Num jardim povoado de cupidos, uma Vénus de Médicis posa em cima de um pedestal com a inscrição- Mode 1742. Empoleirada em tacões altos e semi-vestida com o corpete da época- toda ela se espraia numa crinolina que lhe cobre as vergonhas da frente, enquanto destapa o traseiro, virado para quem a observe no quadro.
A sátira vai ser repetida em gravura, neste caso com a variante das anáguas irem murchando e os sapatos ficando rasos, à medida que o novo classicismo estético também avançava.
Estas crinolinas foram propícias às caricaturas mais divertidas na época, sendo memoráveis as de George Cruikshank, Mas a irreverência sem paralelos de Hogarth daria pelo nome de kitsch na modernidade. Fez da mítica estátua e modelo de academia- uma boneca de vestir e despir- de crinolina tapando o que não se via e deixando à mostra, como se nem se desse conta, o que sempre se sonhara ver em qualquer estátua- a mulher que lá está dentro.
O efeito da anágua insuflada ainda é replicado no resto do quadro.
Enquanto uns cupidos atiçam o fogo a uma anágua (muito antes do Duchamp se lembrar do LHOOQ da Gioconda)e outros arrulham debaixo da armação, uma dama ao fundo da balaustrada, acompanhada de um anjinho, deixa cair uns panejamentos a imitar as musas clássicas.
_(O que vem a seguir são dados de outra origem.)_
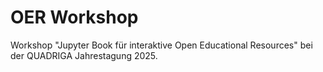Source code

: # OER Workshop

Workshop "Jupyter Book für interaktive Open Educational Resources" bei der QUADRIGA Jahrestagung 2025.
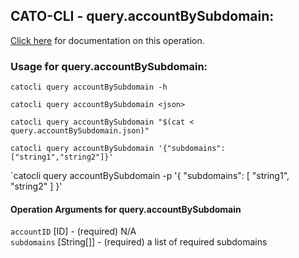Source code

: 
## CATO-CLI - query.accountBySubdomain:
[Click here](https://api.catonetworks.com/documentation/#query-query.accountBySubdomain) for documentation on this operation.

### Usage for query.accountBySubdomain:

`catocli query accountBySubdomain -h`

`catocli query accountBySubdomain <json>`

`catocli query accountBySubdomain "$(cat < query.accountBySubdomain.json)"`

`catocli query accountBySubdomain '{"subdomains":["string1","string2"]}'`

`catocli query accountBySubdomain -p '{
    "subdomains": [
        "string1",
        "string2"
    ]
}'


#### Operation Arguments for query.accountBySubdomain ####

`accountID` [ID] - (required) N/A    
`subdomains` [String[]] - (required) a list of required subdomains    
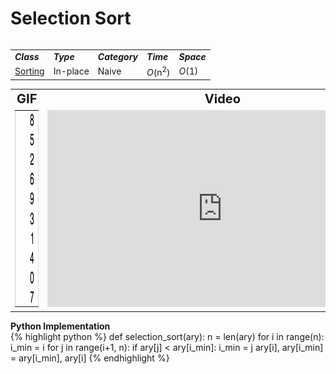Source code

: # Selection Sort
<head>
    <link rel="stylesheet" href="/quickreference/assets/css/table.css">
</head>
<body>
    <table class="full">
        <tr>
            <table class="full">
                <tr>
                    <td><strong><i>Class</i></strong></td>
                    <td><strong><i>Type</i></strong></td>
                    <td><strong><i>Category</i></strong></td>
                    <td><strong><i>Time</i></strong></td>
                    <td><strong><i>Space</i></strong></td>
                </tr>
                <tr>
                    <td><a href="/Sorting/">Sorting</a></td>
                    <td>In-place</td>
                    <td>Naive</td>
                    <td><i>O</i>(n<sup>2</sup>)</td>
                    <td><i>O</i>(1)</td>
                </tr>
            </table>
        </tr>
        <tr>
            <table class="full">
                <tr style="text-align: center; font-size:20px;">
                    <td><strong>GIF</strong></td>
                    <td><strong>Video</strong></td>
                </tr>
                <tr>
                    <td><img src="SelectionSort.gif" alt="Selection Sort GIF" width="80" height="315"/></td>
                    <td><iframe width="560" height="315" src="https://www.youtube.com/embed/g-PGLbMth_g" frameborder="0" allow="accelerometer; autoplay; encrypted-media; gyroscope; picture-in-picture" allowfullscreen></iframe></td>
                </tr>
            </table>
        </tr>
        <tr>
            <table class="full">
                <tr style="text-align: center; font-size:20px;">
                    <strong>Python Implementation</strong>
                </tr>
                <tr style="text-align: left;">
                    <div class="python" markdown="1"/>
    {% highlight python %}
    def selection_sort(ary):
        n = len(ary)
        for i in range(n):
            i_min = i
            for j in range(i+1, n):
                if ary[j] < ary[i_min]:
                    i_min = j
            ary[i], ary[i_min] = ary[i_min], ary[i]
    {% endhighlight %}
                </tr>
            </table>
        </tr>
    </table>
</body>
Mas o toucado realista não engana; e muito menos o seio carnudo que mostra, completando ao natural, o que a de Médicis, armada em estátua de pedestal, julga que encobre.
Consultar: – Ronald Paulson, Hogarth, volume II(Hight Art and Low; 1732-1750), Cambridge, The Lutterworth Press, 1992
– The Works of William Hogarth: In a Series of Engravings by John Trusler
O diabo está nos detalhes
É claro que na Vénus de crinolina, a picadela mais satírica tinha de estar ainda mais escondida.
Num pequeno quadro lateral, paralelo a outro com classificação de exotismos, sobrou piada seca para “queer” de estimação:
Monsieur Desnoyer- dançarino da moda, aparece vestido com tutus de bailarina, rodeado de borboletas e libelinhas- à delicada composição, chama-lhe Hogarth- “Insectos”.